**AIM OF THE TASK:** Your task is to copy the stretch of lines in the records below that begins with the line containing "呜呜……小面包累了想休息一下" and ends with the line containing "classification_upper_length_4 | PROJ |", exactly as written, with nothing added.

[Stored data entries]
● ● ● ● ● ● ●

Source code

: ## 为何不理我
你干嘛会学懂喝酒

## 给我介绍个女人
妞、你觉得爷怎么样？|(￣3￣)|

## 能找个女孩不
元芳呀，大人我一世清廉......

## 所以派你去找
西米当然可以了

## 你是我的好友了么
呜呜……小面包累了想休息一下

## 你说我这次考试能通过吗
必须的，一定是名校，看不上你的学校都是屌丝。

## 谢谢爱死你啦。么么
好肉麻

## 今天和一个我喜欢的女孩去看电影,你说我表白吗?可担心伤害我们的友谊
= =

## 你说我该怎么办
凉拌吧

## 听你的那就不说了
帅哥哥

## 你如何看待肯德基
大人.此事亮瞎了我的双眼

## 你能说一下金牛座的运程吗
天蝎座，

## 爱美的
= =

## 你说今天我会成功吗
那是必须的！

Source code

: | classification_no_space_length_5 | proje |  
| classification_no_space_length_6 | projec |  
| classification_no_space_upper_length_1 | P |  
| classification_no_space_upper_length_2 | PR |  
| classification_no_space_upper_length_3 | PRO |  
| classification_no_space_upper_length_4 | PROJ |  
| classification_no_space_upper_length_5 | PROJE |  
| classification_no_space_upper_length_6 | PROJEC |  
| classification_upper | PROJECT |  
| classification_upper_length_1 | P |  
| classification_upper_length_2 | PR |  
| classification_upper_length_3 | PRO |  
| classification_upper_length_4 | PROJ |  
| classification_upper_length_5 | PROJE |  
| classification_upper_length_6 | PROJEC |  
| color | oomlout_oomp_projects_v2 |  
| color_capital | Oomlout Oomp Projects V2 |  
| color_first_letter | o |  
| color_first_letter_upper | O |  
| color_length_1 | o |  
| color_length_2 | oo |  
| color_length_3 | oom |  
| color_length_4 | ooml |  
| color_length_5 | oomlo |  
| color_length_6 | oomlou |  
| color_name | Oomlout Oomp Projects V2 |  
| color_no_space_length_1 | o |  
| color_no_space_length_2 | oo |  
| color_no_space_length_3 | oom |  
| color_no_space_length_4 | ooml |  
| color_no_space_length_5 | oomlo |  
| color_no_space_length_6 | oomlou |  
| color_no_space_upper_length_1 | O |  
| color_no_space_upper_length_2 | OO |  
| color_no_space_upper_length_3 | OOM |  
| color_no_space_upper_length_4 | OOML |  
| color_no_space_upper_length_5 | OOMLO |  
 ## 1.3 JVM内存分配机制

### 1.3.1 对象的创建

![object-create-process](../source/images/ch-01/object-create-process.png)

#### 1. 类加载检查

● ● ● ● ● ● ●

**EXERCISE SOLUTION:**
呜呜……小面包累了想休息一下

## 你说我这次考试能通过吗
必须的，一定是名校，看不上你的学校都是屌丝。

## 谢谢爱死你啦。么么
好肉麻

## 今天和一个我喜欢的女孩去看电影,你说我表白吗?可担心伤害我们的友谊
= =

## 你说我该怎么办
凉拌吧

## 听你的那就不说了
帅哥哥

## 你如何看待肯德基
大人.此事亮瞎了我的双眼

## 你能说一下金牛座的运程吗
天蝎座，

## 爱美的
= =

## 你说今天我会成功吗
那是必须的！

Source code

: | classification_no_space_length_5 | proje |  
| classification_no_space_length_6 | projec |  
| classification_no_space_upper_length_1 | P |  
| classification_no_space_upper_length_2 | PR |  
| classification_no_space_upper_length_3 | PRO |  
| classification_no_space_upper_length_4 | PROJ |  
| classification_no_space_upper_length_5 | PROJE |  
| classification_no_space_upper_length_6 | PROJEC |  
| classification_upper | PROJECT |  
| classification_upper_length_1 | P |  
| classification_upper_length_2 | PR |  
| classification_upper_length_3 | PRO |  
| classification_upper_length_4 | PROJ |  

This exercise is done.